##### Fragment
O niani – pytań kilka

Witam serdecznie stare koleżanki po dość długiej nieobecności jeśli mnie ktoś jeszcze pamięta
nowe przy okazji też 😉

Pytań mam kilka dotyczących niani. Przejrzałam forumowe wątki o nianiach ale nie znalazłam odpowiedzi na wszystkie pytania. Jako, że nasze forum to źródło nieocenionej wiedzy to i tym razem pewnie coś mądrego podpowiecie.
Ale może po kolei.

Moja koleżanka ma zająć się dzieckiem. Mały chłopczyk w chwili podjęcia opieki będzie miał jakieś 9 miesięcy.
Opieka ma się odbywać u niej w domu.
W przyszły poniedziałek ma się u niej zjawić mama maluszka.
I teraz mam pytań kilka
Na co Wy jako mamy zwróciłybyście uwagę w takim domu? O co byście przyszłą nianię wypytywały, co by Was drażniło a co by się podobało w niani, jej domu, podejściu itp itd.

Dodam, że potencjalna niania ma swoją córkę w I kl SP. Po swoim dziecku ma jeszcze sporo rzeczy, które będą wykorzystywane do opieki nad maluszkiem.
Np mata edukacyjna, kojec, łóżeczko, wózek spacerowy, krzesełko do karmienia, sterylizator do butelek, zabawki (min Fisher Princa)
Kasia jest bardzo miłą osobą, z zawodu jest nauczycielem (teraz uczy fizyki ale ma też skończoną pedagogikę przedszkolną).
Padnie też pewnie pytanie o wynagrodzenie
Przewertowałyśmy stronę niania.pl no i ceny są różne. Ile płaci się teraz niani? Podpowiedzcie coś

Strona 2 odpowiedzi na pytanie: O niani – pytań kilka

  1. marcin miał nianie od 3 r z bo wrócilam do pracy. Najpierw młoda studentka -no powiedzmy,że ok ale pofyrtana była nieźle i nie na tyle dyspozycyjna więc musiałyśmy sie rozstać.potem była pani ok 50tki -super kobietka- taka zywiolowa energiczna,tak zajmowała mlodemu czas że nie mial czasu sie nudzic przy niej. Nie siedzieli w domu tylko ciagle gdzies wędrowali. sytuacja zyciowa zmusiła ja do zrezygnowania i trzecia pani -w podobnym wieku -ale zupelnie inny temperament.spokojna,mało energiczna,malo wychodzili bo “za zimno”,”za cieplo”,”za mokro” itp…. ale że bywała sporadycznie to tolarowałam jej obawy -twierdziła,że boi sie z nim iśc np na huśtawki że cos sie stanie itp….
    musisz poznac charakter opiekunki,czy nadąża za maluchem,czy kreatywnie wymysla zabawy,czy ma cierpliwośc….
##########
== Polecenie A ==
Podaj wszystkie rekordy poniżej jako tabelę Markdown z kolumnami „nr” (numer kolejny) i „Wiersz” (treść wiersza), bez pustych wierszy. Obrazki pomiń.
##### Podane rekordy
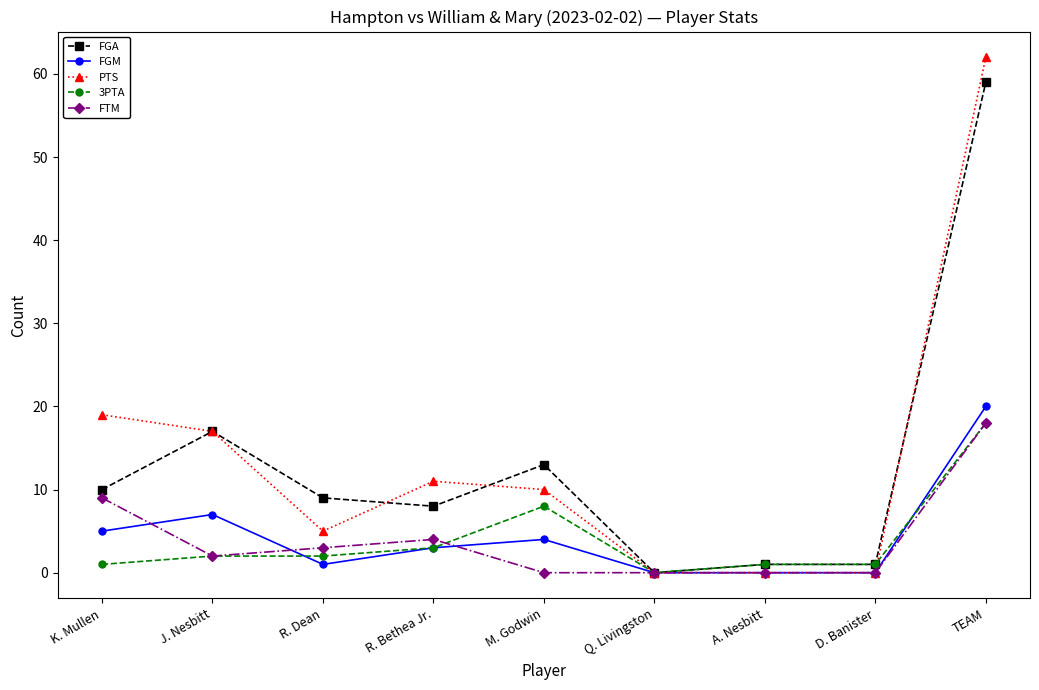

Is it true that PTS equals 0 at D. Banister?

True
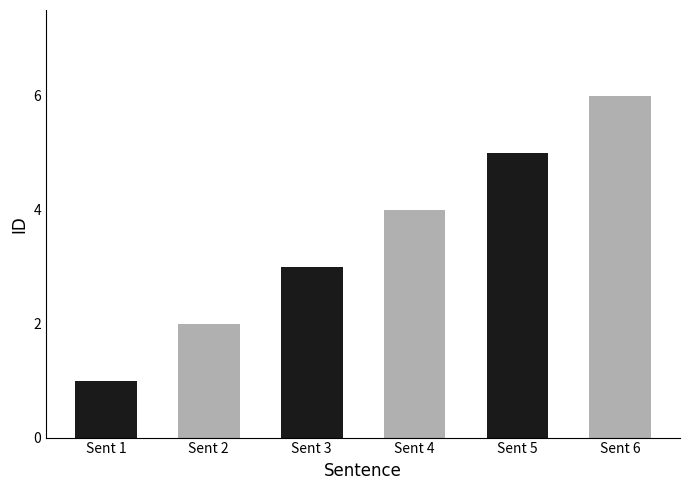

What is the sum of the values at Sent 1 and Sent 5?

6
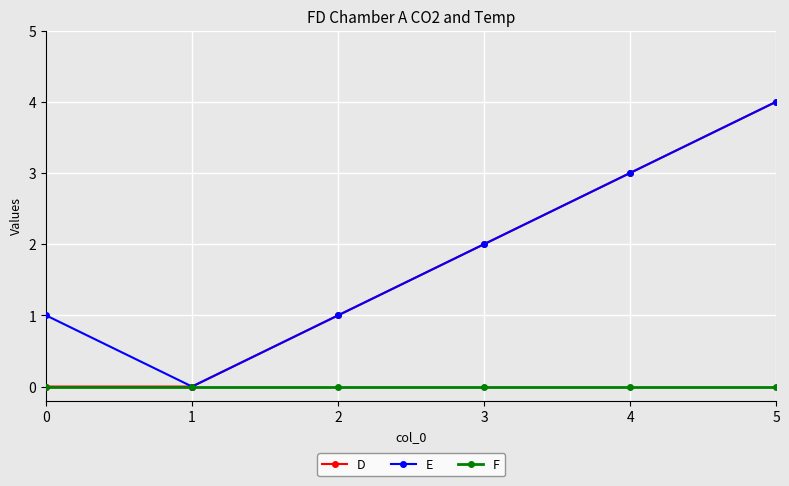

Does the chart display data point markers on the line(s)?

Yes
##########
== Polecenie B ==
Pociągnij dalej wątek o niani od miejsca, w którym się kończy.

== Odpowiedź A ==
| nr | Wiersz |
|---|---|
| 1 | Is it true that PTS equals 0 at D. Banister? |
| 2 | True |
| 3 | What is the sum of the values at Sent 1 and Sent 5? |
| 4 | 6 |
| 5 | Does the chart display data point markers on the line(s)? |
| 6 | Yes |

== Odpowiedź B ==
    gdybym miała znów szukac opiekunki to tylko osoby ok 50tki.
    z tą pierwsza pomocą to troche przerost formy nad treścią -sama nie umiałabym jej udzielić…..
    czasami od opiekunek wymaga sie cudów,niejeden rodzic sam nie robio tego czego wymaga od niani.
    wystarczy poczytac na portalu niania.pl forum niań obecnych i byłych….. opisują rózne dziwactwa…

    • Zamieszczone przez Mamá
      Fasolada a nie macie np klubiku?

      Mamy 1 na sasiedniej ulicy ale jest fatalny :/ zlobek jest ale daleko. poza tym ja potrzebuje kogos do pomocy przy 2- tak patrzac przyszlosciowo.
      zadalam pytanie dziewczynie jakie proponuje zabawy dla dziecka w wieku mojego Nika. odpowiedziala, ze jak sie bawila to dziecko samo sobie wybieralo zabawki, czasami klocki czasami pilke. ale wiadomo ze takie dziecko dluzej niz 5min sie niczym nie pobawi. oj, nie spodobala mi sie ta odpowiedz…
      ale bardziej odrzucil mnie jej jezyk!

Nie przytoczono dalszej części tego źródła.